*Required work*. Starting at the line that contains "Install boto_producer.py by" and ending with the last line of the material, recast those lines as a numbered list, leaving out blank lines.

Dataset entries
· · · · ·

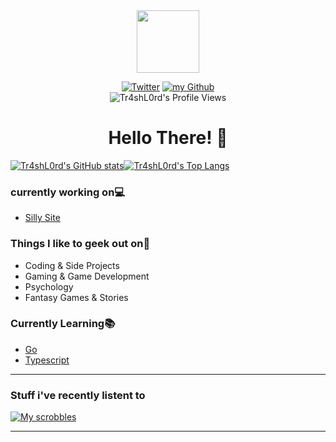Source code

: <div id="header" align="center">
  <img src="https://media.giphy.com/media/M9gbBd9nbDrOTu1Mqx/giphy.gif" width="100"/>
  
  <a href="https://twitter.com/intent/follow?screen_name=XxTr4sL0rdxX&tw_p=followbutton" target="_blank"><img alt="Twitter" src="https://img.shields.io/badge/twitter-%231DA1F2.svg?&style=for-the-badge&logo=twitter&logoColor=white" /></a>
  <a href="https://github.com/Tr4shL0rd" target="_blank"><img alt="my Github" src="https://img.shields.io/github/followers/Tr4shL0rd?color=black&style=for-the-badge" /></a><br>
![Tr4shL0rd's Profile Views](https://komarev.com/ghpvc/?username=Tr4shL0rd)
# Hello There! 👋
</div>

[![Tr4shL0rd's GitHub stats](https://github-readme-stats.vercel.app/api?username=Tr4shL0rd&theme=dark&text_color=d104d1&show_icons=true)](https://github.com/Tr4shL0rd)[![Tr4shL0rd's Top Langs](https://github-readme-stats.vercel.app/api/top-langs/?username=Tr4shL0rd&exclude_repo=spaceengineers-thrust-calc,peregrine-lang.github.io,p5,linkHub,vulntest&theme=dark&langs_count=6&hide=html,css&layout=compact&text_color=d104d1)](https://github.com/Tr4shL0rd?tab=repositories)
<!--excluding a few website repos because javascript & PHP is over-represented in those repos compared to my actual main language (Python) -->


### currently working on💻

-   [Silly Site](https://github.com/Tr4shL0rd/silly_site) 

### Things I like to geek out on🔭

-   Coding & Side Projects
-   Gaming & Game Development
-   Psychology
-   Fantasy Games & Stories

### Currently Learning📚

-   [Go](https://go.dev/)
-   [Typescript](https://www.typescriptlang.org/)

---

### Stuff i've recently listent to

[![My scrobbles](https://lastfm-recently-played.vercel.app/api?user=Tr4shL0rd&count=4)](https://www.last.fm/user/Tr4shL0rd)

---
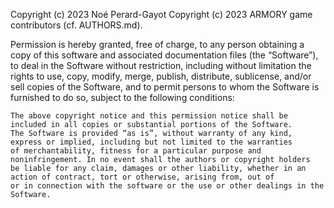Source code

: Copyright (c) 2023 Noé Perard-Gayot
Copyright (c) 2023 ARMORY game contributors (cf. AUTHORS.md).

Permission is hereby granted, free of charge, to any person obtaining a copy of this software and associated documentation files (the “Software”),
to deal in the Software without restriction, including without limitation the rights to use, copy, modify, merge, publish, distribute, sublicense,
and/or sell copies of the Software, and to permit persons to whom the Software is furnished to do so, subject to the following conditions:

    The above copyright notice and this permission notice shall be included in all copies or substantial portions of the Software.
    The Software is provided “as is”, without warranty of any kind, express or implied, including but not limited to the warranties
    of merchantability, fitness for a particular purpose and noninfringement. In no event shall the authors or copyright holders
    be liable for any claim, damages or other liability, whether in an action of contract, tort or otherwise, arising from, out of
    or in connection with the software or the use or other dealings in the Software. 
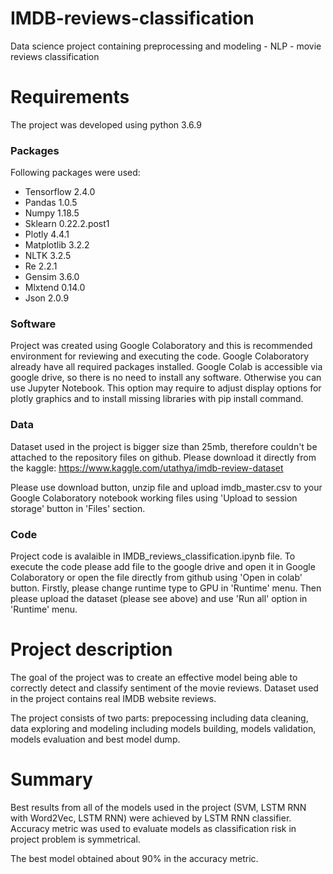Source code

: # IMDB-reviews-classification
Data science project containing preprocessing and modeling - NLP - movie reviews classification

# Requirements

The project was developed using python 3.6.9

### Packages

Following packages were used:

- Tensorflow 2.4.0
- Pandas 1.0.5
- Numpy 1.18.5
- Sklearn 0.22.2.post1
- Plotly 4.4.1
- Matplotlib 3.2.2
- NLTK 3.2.5
- Re 2.2.1
- Gensim 3.6.0
- Mlxtend 0.14.0
- Json 2.0.9


### Software

Project was created using Google Colaboratory and this is recommended environment for reviewing and executing the code. Google Colaboratory already have all required packages installed. Google Colab is accessible via google drive, so there is no need to install any software. Otherwise you can use Jupyter Notebook. This option may require to adjust display options for plotly graphics and to install missing libraries with pip install command.

### Data

Dataset used in the project is bigger size than 25mb, therefore couldn't be attached to the repository files on github. Please download it directly from the kaggle:
https://www.kaggle.com/utathya/imdb-review-dataset

Please use download button, unzip file and upload imdb_master.csv to your Google Colaboratory notebook working files using 'Upload to session storage' button in 'Files' section.

### Code

Project code is avalaible in IMDB_reviews_classification.ipynb file. To execute the code please add file to the google drive and open it in Google Colaboratory or open the file directly from github using 'Open in colab' button. Firstly, please change runtime type to GPU in 'Runtime' menu. Then please upload the dataset (please see above) and use 'Run all' option in 'Runtime' menu.

# Project description

The goal of the project was to create an effective model being able to correctly detect and classify sentiment of the movie reviews. Dataset used in the project contains real IMDB website reviews.

The project consists of two parts: prepocessing including data cleaning, data exploring and modeling including models building, models validation, models evaluation and best model dump.

# Summary

Best results from all of the models used in the project (SVM, LSTM RNN with Word2Vec, LSTM RNN) were achieved by LSTM RNN classifier. Accuracy metric was used to evaluate models as classification risk in project problem is symmetrical.

The best model obtained about 90% in the accuracy metric.
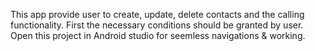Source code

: This app provide user to create, update, delete contacts and the calling functionality.
First the necessary conditions should be granted by user.
Open this project in Android studio for seemless navigations & working.

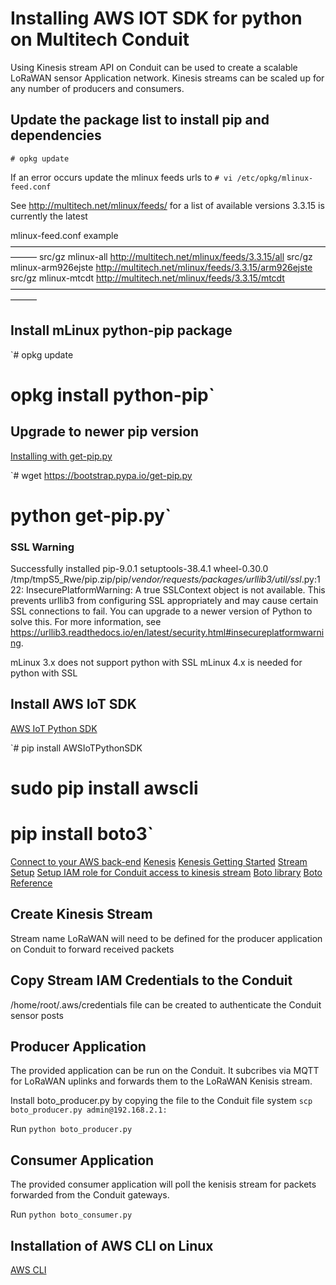 # Installing AWS IOT SDK for python on Multitech Conduit

Using Kinesis stream API on Conduit can be used to create a scalable LoRaWAN sensor Application network.
Kinesis streams can be scaled up for any number of producers and consumers.

## Update the package list to install pip and dependencies
`# opkg update`

If an error occurs update the mlinux feeds urls to 
`# vi /etc/opkg/mlinux-feed.conf`

See http://multitech.net/mlinux/feeds/ for a list of available versions
3.3.15 is currently the latest

   mlinux-feed.conf example
   ———————————————————————————————————————
   src/gz mlinux-all http://multitech.net/mlinux/feeds/3.3.15/all
   src/gz mlinux-arm926ejste http://multitech.net/mlinux/feeds/3.3.15/arm926ejste
   src/gz mlinux-mtcdt http://multitech.net/mlinux/feeds/3.3.15/mtcdt
   ———————————————————————————————————————

## Install mLinux python-pip package
`# opkg update
# opkg install python-pip`


## Upgrade to newer pip version
[Installing with get-pip.py](https://pip.pypa.io/en/stable/installing/)

`# wget https://bootstrap.pypa.io/get-pip.py
# python get-pip.py`


### SSL Warning
Successfully installed pip-9.0.1 setuptools-38.4.1 wheel-0.30.0
/tmp/tmpS5_Rwe/pip.zip/pip/_vendor/requests/packages/urllib3/util/ssl_.py:122: InsecurePlatformWarning: A true SSLContext object is not available. This prevents urllib3 from configuring SSL appropriately and may cause certain SSL connections to fail. You can upgrade to a newer version of Python to solve this. For more information, see https://urllib3.readthedocs.io/en/latest/security.html#insecureplatformwarning.

mLinux 3.x does not support python with SSL
mLinux 4.x is needed for python with SSL

## Install AWS IoT SDK
[AWS IoT Python SDK](https://github.com/aws/aws-iot-device-sdk-python)

`# pip install AWSIoTPythonSDK
# sudo pip install awscli
# pip install boto3`

[Connect to your AWS back-end](https://us-west-2.console.aws.amazon.com/console/home)
[Kenesis](https://us-west-2.console.aws.amazon.com/kinesis/home)
[Kenesis Getting Started](https://aws.amazon.com/kinesis/getting-started/)
[Stream Setup](https://docs.aws.amazon.com/streams/latest/dev/getting-started.html)
[Setup IAM role for Conduit access to kinesis stream](https://console.aws.amazon.com/iam/)
[Boto library](https://github.com/boto/boto)
[Boto Reference](http://boto3.readthedocs.io/en/latest/reference/services/iot.html)


## Create Kinesis Stream

Stream name LoRaWAN will need to be defined for the producer application on Conduit to forward received packets

## Copy Stream IAM Credentials to the Conduit

/home/root/.aws/credentials file can be created to authenticate the Conduit sensor posts

## Producer Application

The provided application can be run on the Conduit. It subcribes via MQTT for LoRaWAN uplinks and forwards them to the LoRaWAN Kenisis stream.

Install boto_producer.py by copying the file to the Conduit file system
`scp boto_producer.py admin@192.168.2.1:`


Run 
`python boto_producer.py`


## Consumer Application

The provided consumer application will poll the kenisis stream for packets forwarded from the Conduit gateways.

Run 
`python boto_consumer.py`



## Installation of AWS CLI on Linux

[AWS CLI](https://docs.aws.amazon.com/cli/latest/userguide/awscli-install-linux.html)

· · · · ·

*Solved exercise*.
1. Install boto_producer.py by copying the file to the Conduit file system
2. `scp boto_producer.py admin@192.168.2.1:`
3. Run 
4. `python boto_producer.py`
5. ## Consumer Application
6. The provided consumer application will poll the kenisis stream for packets forwarded from the Conduit gateways.
7. Run 
8. `python boto_consumer.py`
9. ## Installation of AWS CLI on Linux
10. [AWS CLI](https://docs.aws.amazon.com/cli/latest/userguide/awscli-install-linux.html)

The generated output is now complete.